Poor writing, as most of mine is, but it conveys something of what I was feeling, sitting on a cement wall in Mykonos, watching people mill about. And it conveys what I feel now. I used to disregard relationships and people that I found unnecessary or not beneficial to me. I now find my former attitude disgusting and misguided. Who am I to decide whether a person is necessary or beneficial? Do we not all breathe the same air and are our bodies not of the same basic constitution? Now I feel strongly that every person with whom I come into contact is necessary and beneficial—every relationship, no matter how “deep”, is of the utmost importance to my becoming. And no relationship ever dies, or is really ever born at all, but just comes into being, comes into its time, perhaps. Every relationship transforms me. Every human being I meet changes who I am. And so no relationship dies; relationships just transform. So the fight now is to continue to live in this view, that all human beings are important to me, are beautiful and intricate and transformative. This is especially difficult when I find the person abrasive, or callous, rude, ignorant, etc. But to write them off because this is how I feel towards them, well, that would only be my embodying traits that I find disruptive. I battle with myself, and strive to dignify each individual I meet and each relationship I have—to recognize the individual in each human being.
This is what preoccupied me in Greece and Turkey—the feeling of being overwhelmed by humanity, while also being constantly stripped of that feeling. It also bothered me that we moved so quickly, establishing ourselves for only a few days in one location, and then hopping back on a bus or a boat to move on. I wanted to settle down, I wanted to feel people. I feel as though I missed out on life, because as soon as I began to feel it, it was removed, or rather, I was forcibly removed from it. But this also made it possible to experience the relationships forming between people on our trip, in a different way. The bonds that were formed on the trip, the jokes, the laughter, the layer upon layer of discussion, questions, answers, questions, issues, laughter, confusion, and feeling of loss—these were experiences of relationships, too. And it is the intricacies of the trip and the people and the bonds that are inexplicable to friends at home. I can’t even give a small nugget to my mother for her to understand what happened on the trip, even though she begs, “I want to know everything.” Everything? Ha! How can someone explain two weeks, and millions of memories? Impossible.
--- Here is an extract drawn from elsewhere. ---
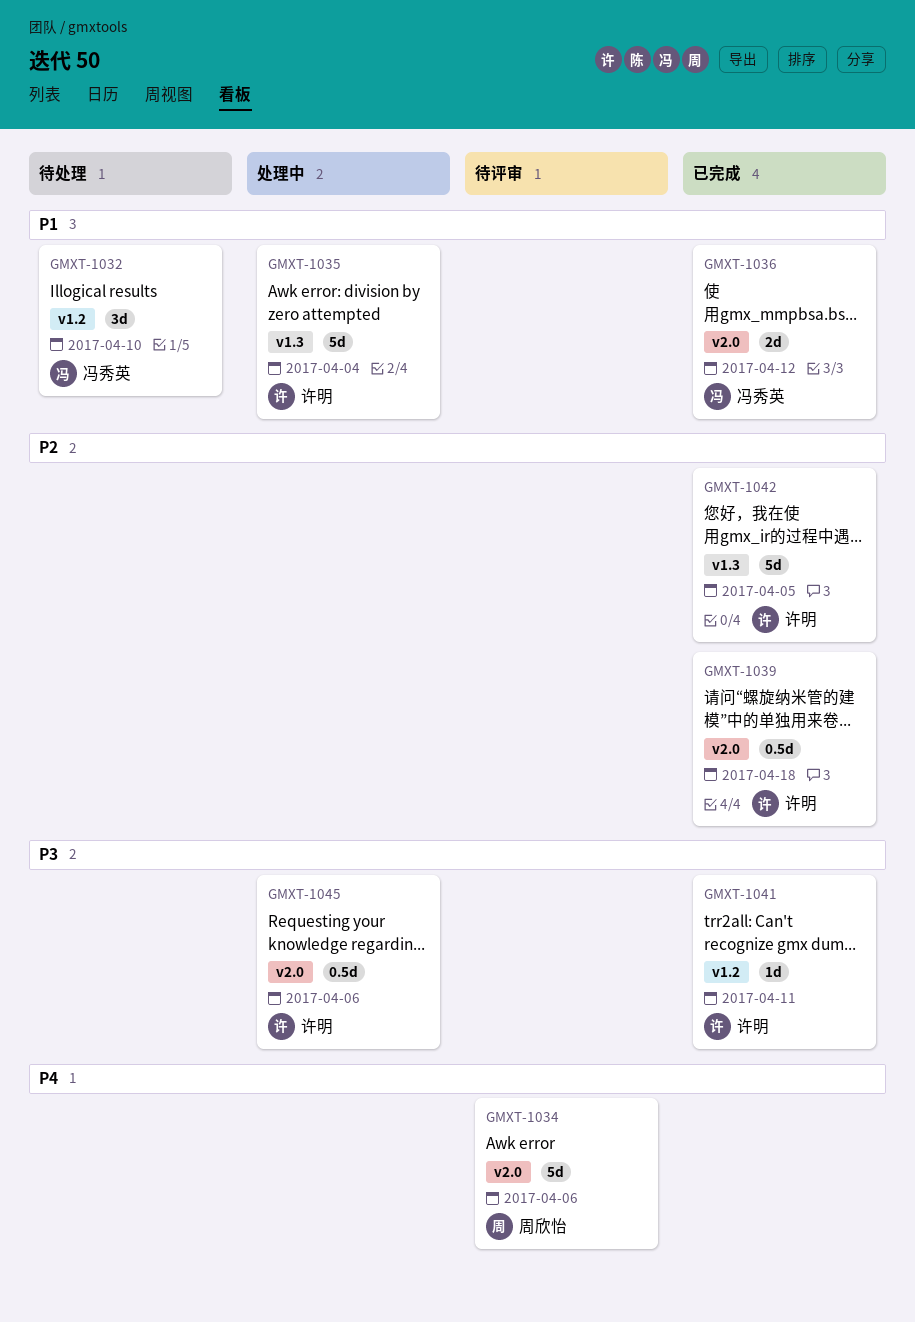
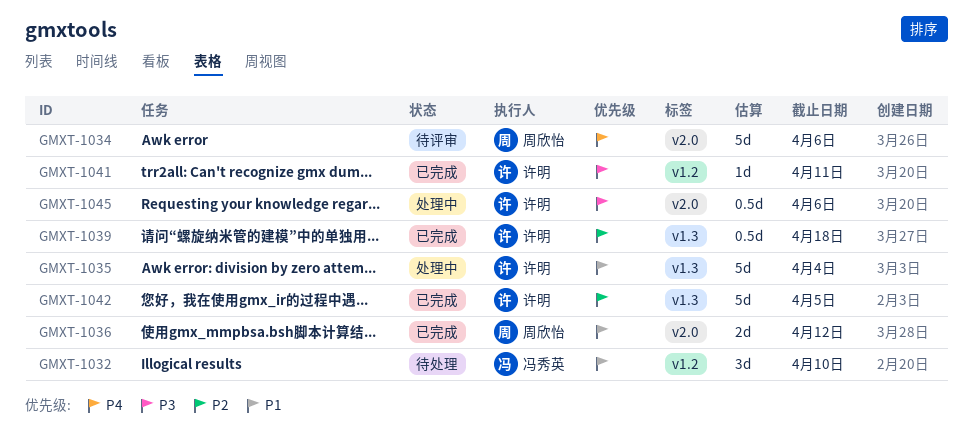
GMXT-1036, owner: 冯秀英 -> 周欣怡
GMXT-1039, label: v2.0 -> v1.3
I appreciated the trip not because of the food, the sites, the photographs, the smells, the music, the traveling, the cultural and linguistic barriers, nor even the memories, but because human beings brought them to me. Owen asked me while sitting in the lobby of the museum in Athens, “What are you passionate about?” “People,” I answered. “Human beings.” Experiences, solely events, don’t add depth to life. It is the human beings who bring about the experiences that add richness. The depth of the human experience is found in others.
The running commentary on how I now view my development over the past year is incomplete and rushed, to say the least. It is also seemingly out of place for a reflection on Turkey and Greece, as well. This year of my life, all the memories and events, came rushing back to me while we were abroad, though. As I said, to reflect on Turkey and Greece is to reflect on a year of my life. Turkey and Greece provided the right context in which to sit back and sift through myself, or at least to begin sifting. This reflection is incomplete, because I haven’t finished sifting. Who am I kidding? Does one ever finish sifting? These are probably just the preliminary thoughts, preceding more major self-analyzation. Thank God for the trip. Self analyzation is what I needed, and need. And I began it in the company of friends, in a community of trust and like-mindedness, of respect and genuine compassion. Thank you, Dr. Jones, for wisely planting seeds that allowed for such a community. The trip could not have been better.